▸ TASK INPUT:
=== Begin Enclosure ===
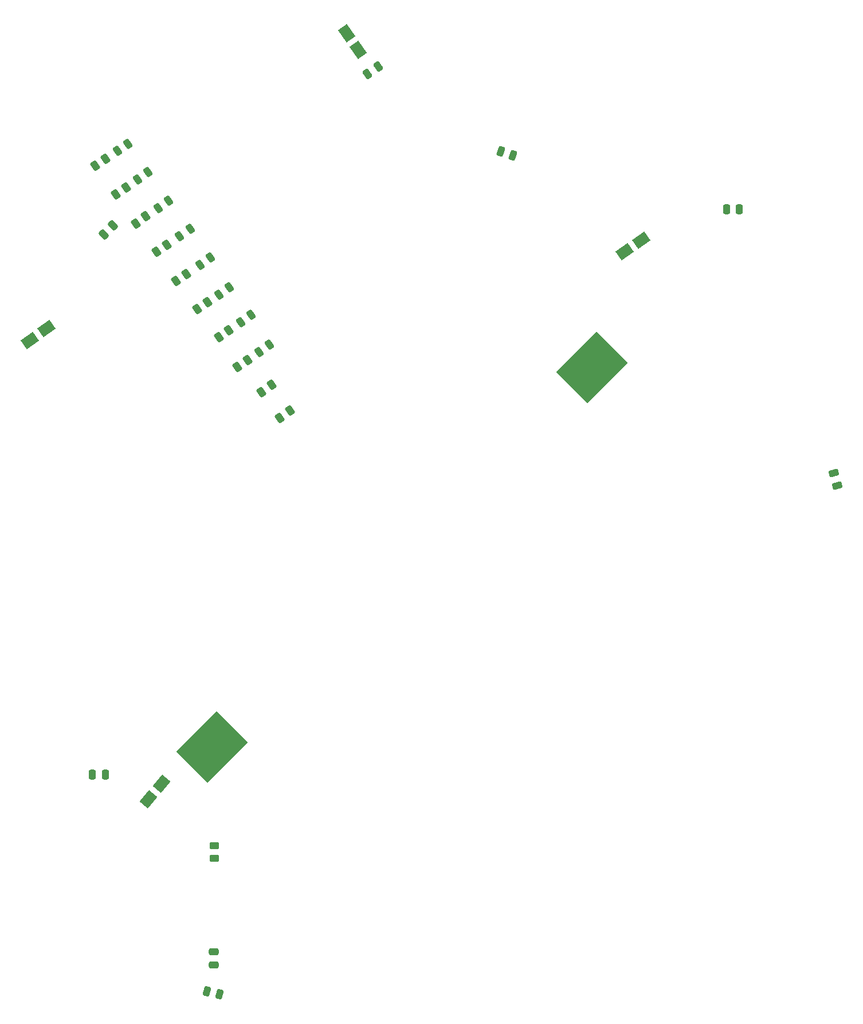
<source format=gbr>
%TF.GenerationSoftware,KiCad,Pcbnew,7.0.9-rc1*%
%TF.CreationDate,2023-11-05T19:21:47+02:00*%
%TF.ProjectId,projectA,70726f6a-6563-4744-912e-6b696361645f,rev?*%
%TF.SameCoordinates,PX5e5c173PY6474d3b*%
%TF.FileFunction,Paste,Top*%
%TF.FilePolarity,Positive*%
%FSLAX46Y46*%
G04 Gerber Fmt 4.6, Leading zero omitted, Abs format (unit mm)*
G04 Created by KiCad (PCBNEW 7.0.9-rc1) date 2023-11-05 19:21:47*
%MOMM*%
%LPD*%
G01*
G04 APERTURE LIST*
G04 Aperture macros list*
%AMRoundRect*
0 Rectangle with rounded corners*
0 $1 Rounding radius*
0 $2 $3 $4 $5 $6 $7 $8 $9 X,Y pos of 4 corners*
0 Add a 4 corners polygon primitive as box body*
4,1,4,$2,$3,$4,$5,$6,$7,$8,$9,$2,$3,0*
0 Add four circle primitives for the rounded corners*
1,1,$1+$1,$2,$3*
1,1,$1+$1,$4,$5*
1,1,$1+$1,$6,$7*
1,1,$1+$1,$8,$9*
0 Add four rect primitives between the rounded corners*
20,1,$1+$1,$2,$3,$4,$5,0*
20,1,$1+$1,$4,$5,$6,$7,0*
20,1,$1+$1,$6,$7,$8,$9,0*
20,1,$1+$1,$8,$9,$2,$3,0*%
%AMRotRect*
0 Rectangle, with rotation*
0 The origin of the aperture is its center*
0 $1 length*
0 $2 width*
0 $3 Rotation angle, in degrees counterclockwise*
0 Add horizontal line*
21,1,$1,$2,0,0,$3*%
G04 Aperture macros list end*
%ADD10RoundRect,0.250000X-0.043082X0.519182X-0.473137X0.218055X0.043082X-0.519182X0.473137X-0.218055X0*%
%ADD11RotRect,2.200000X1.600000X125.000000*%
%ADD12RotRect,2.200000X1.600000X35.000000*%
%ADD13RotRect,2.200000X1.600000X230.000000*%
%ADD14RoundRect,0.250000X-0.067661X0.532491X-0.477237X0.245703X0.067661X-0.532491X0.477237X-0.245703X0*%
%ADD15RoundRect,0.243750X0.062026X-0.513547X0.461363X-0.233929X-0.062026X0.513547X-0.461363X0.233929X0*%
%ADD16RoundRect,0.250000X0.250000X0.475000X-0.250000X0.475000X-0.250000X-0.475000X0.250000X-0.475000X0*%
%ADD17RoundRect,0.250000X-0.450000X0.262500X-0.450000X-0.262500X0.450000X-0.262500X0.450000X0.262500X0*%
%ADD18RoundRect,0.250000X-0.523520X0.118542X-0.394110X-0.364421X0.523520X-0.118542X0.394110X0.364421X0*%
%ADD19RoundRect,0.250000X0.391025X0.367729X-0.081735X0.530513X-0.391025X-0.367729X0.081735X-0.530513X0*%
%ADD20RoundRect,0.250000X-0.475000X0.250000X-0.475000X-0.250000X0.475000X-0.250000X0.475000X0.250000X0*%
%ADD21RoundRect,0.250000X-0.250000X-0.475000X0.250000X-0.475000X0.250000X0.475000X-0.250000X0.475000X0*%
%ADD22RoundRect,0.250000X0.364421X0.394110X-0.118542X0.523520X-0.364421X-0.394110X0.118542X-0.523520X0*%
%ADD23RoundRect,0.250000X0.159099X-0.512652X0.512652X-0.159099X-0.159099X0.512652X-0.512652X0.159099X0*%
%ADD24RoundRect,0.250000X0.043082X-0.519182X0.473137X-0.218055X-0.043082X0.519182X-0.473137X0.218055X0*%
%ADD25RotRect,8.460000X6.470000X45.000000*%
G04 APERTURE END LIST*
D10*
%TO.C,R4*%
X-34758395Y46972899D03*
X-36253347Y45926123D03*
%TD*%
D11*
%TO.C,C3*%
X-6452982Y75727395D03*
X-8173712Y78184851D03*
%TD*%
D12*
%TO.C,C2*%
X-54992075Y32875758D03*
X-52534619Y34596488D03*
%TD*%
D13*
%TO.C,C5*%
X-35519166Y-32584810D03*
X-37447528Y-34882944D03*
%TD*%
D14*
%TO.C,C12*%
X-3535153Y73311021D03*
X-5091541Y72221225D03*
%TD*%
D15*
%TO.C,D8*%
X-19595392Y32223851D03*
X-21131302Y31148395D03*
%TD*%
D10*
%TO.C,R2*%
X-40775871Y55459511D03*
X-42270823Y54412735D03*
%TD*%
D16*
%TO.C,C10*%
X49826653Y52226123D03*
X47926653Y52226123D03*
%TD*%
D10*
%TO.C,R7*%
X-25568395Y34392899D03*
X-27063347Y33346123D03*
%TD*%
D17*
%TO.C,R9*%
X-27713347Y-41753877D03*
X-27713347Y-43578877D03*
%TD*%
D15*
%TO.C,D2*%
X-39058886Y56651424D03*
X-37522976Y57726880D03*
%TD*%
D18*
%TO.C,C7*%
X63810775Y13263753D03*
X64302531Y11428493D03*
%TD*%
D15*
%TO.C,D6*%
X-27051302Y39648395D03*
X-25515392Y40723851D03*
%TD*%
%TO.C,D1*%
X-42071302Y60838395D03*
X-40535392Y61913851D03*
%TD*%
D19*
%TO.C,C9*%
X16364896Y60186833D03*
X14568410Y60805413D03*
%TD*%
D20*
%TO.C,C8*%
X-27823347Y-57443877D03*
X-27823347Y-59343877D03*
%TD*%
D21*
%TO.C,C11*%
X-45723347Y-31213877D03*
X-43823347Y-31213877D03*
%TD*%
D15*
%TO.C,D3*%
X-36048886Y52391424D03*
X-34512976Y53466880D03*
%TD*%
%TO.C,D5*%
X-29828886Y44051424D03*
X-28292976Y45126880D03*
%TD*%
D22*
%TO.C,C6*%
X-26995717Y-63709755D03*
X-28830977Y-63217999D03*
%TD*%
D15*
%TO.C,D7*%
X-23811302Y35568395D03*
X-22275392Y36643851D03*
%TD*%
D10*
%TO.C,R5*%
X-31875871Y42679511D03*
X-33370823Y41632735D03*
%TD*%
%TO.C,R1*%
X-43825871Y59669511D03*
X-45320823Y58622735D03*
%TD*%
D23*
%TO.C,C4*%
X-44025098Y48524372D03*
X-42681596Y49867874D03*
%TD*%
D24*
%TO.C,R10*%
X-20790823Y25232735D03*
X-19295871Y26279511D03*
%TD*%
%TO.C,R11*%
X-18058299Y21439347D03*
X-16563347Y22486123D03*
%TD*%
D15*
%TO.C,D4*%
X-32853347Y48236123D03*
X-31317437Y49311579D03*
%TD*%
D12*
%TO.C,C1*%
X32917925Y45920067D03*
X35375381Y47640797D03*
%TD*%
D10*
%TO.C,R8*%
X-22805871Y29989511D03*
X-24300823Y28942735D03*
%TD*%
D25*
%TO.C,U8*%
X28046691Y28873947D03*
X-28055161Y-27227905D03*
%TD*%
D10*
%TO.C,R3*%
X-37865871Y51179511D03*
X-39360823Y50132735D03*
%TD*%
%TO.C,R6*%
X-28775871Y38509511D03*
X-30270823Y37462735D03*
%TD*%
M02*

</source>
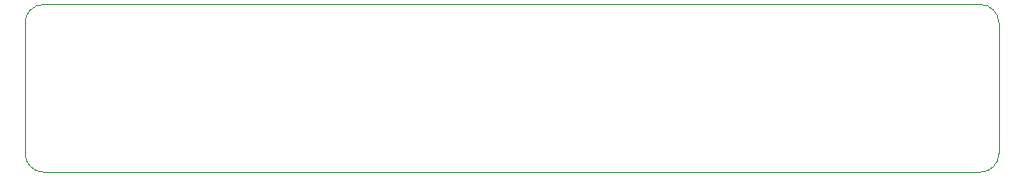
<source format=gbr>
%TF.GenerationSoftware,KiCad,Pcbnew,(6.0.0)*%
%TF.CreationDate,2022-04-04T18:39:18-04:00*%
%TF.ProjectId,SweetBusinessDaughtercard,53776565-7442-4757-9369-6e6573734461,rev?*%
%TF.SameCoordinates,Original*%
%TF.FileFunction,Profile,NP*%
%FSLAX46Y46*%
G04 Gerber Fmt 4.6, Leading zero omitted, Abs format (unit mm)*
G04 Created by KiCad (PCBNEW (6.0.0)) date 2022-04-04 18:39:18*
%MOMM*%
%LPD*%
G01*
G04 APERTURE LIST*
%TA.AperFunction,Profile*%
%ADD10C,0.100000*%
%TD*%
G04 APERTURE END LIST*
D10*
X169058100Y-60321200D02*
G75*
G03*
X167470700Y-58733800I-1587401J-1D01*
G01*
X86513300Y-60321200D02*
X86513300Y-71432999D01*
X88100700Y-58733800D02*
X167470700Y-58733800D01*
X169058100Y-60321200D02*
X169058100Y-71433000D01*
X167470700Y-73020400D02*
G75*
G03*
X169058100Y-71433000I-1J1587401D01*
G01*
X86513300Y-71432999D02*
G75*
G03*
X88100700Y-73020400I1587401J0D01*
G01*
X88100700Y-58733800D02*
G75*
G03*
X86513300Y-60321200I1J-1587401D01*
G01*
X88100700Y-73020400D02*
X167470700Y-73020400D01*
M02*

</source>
=== End Enclosure ===
▸ REQUEST: All lines of the data that hold "ProjectId" need to be copied.

▸ ANSWER AREA:
%TF.ProjectId,projectA,70726f6a-6563-4744-912e-6b696361645f,rev?*%
%TF.ProjectId,SweetBusinessDaughtercard,53776565-7442-4757-9369-6e6573734461,rev?*%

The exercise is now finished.